Collection entries:

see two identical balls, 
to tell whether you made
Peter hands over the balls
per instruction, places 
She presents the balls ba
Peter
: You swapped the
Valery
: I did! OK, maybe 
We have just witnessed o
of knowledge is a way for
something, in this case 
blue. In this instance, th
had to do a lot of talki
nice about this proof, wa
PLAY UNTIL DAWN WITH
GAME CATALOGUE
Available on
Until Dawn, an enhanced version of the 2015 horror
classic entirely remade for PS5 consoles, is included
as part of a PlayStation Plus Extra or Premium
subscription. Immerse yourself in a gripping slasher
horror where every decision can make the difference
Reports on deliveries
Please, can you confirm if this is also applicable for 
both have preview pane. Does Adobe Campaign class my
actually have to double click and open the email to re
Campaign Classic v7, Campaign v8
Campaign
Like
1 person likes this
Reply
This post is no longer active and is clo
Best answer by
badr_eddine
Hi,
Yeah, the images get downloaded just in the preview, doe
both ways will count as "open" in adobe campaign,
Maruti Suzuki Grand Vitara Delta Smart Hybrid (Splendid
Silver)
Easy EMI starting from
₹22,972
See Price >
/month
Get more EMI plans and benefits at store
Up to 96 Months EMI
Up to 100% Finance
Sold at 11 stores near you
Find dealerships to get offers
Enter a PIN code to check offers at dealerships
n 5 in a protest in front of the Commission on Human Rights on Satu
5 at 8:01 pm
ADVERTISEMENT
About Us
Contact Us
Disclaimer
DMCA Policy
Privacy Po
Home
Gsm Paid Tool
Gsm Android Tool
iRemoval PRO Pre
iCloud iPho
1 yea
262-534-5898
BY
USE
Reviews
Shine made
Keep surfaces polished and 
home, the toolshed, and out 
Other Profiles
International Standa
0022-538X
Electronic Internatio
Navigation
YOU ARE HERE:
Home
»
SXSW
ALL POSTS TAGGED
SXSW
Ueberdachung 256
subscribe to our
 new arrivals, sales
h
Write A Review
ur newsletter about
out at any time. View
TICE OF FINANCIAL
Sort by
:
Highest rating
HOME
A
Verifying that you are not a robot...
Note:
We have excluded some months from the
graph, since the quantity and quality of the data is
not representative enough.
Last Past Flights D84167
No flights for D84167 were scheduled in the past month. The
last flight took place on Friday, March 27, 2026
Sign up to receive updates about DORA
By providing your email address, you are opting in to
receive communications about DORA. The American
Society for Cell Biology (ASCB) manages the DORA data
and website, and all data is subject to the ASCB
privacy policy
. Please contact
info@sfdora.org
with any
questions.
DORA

# [Aim of the exercise]
Return the entries in full, keeping every line exactly as it is.

# [Reply to the exercise]
see two identical balls, 
to tell whether you made
Peter hands over the balls
per instruction, places 
She presents the balls ba
Peter
: You swapped the
Valery
: I did! OK, maybe 
We have just witnessed o
of knowledge is a way for
something, in this case 
blue. In this instance, th
had to do a lot of talki
nice about this proof, wa
PLAY UNTIL DAWN WITH
GAME CATALOGUE
Available on
Until Dawn, an enhanced version of the 2015 horror
classic entirely remade for PS5 consoles, is included
as part of a PlayStation Plus Extra or Premium
subscription. Immerse yourself in a gripping slasher
horror where every decision can make the difference
Reports on deliveries
Please, can you confirm if this is also applicable for 
both have preview pane. Does Adobe Campaign class my
actually have to double click and open the email to re
Campaign Classic v7, Campaign v8
Campaign
Like
1 person likes this
Reply
This post is no longer active and is clo
Best answer by
badr_eddine
Hi,
Yeah, the images get downloaded just in the preview, doe
both ways will count as "open" in adobe campaign,
Maruti Suzuki Grand Vitara Delta Smart Hybrid (Splendid
Silver)
Easy EMI starting from
₹22,972
See Price >
/month
Get more EMI plans and benefits at store
Up to 96 Months EMI
Up to 100% Finance
Sold at 11 stores near you
Find dealerships to get offers
Enter a PIN code to check offers at dealerships
n 5 in a protest in front of the Commission on Human Rights on Satu
5 at 8:01 pm
ADVERTISEMENT
About Us
Contact Us
Disclaimer
DMCA Policy
Privacy Po
Home
Gsm Paid Tool
Gsm Android Tool
iRemoval PRO Pre
iCloud iPho
1 yea
262-534-5898
BY
USE
Reviews
Shine made
Keep surfaces polished and 
home, the toolshed, and out 
Other Profiles
International Standa
0022-538X
Electronic Internatio
Navigation
YOU ARE HERE:
Home
»
SXSW
ALL POSTS TAGGED
SXSW
Ueberdachung 256
subscribe to our
 new arrivals, sales
h
Write A Review
ur newsletter about
out at any time. View
TICE OF FINANCIAL
Sort by
:
Highest rating
HOME
A
Verifying that you are not a robot...
Note:
We have excluded some months from the
graph, since the quantity and quality of the data is
not representative enough.
Last Past Flights D84167
No flights for D84167 were scheduled in the past month. The
last flight took place on Friday, March 27, 2026
Sign up to receive updates about DORA
By providing your email address, you are opting in to
receive communications about DORA. The American
Society for Cell Biology (ASCB) manages the DORA data
and website, and all data is subject to the ASCB
privacy policy
. Please contact
info@sfdora.org
with any
questions.
DORA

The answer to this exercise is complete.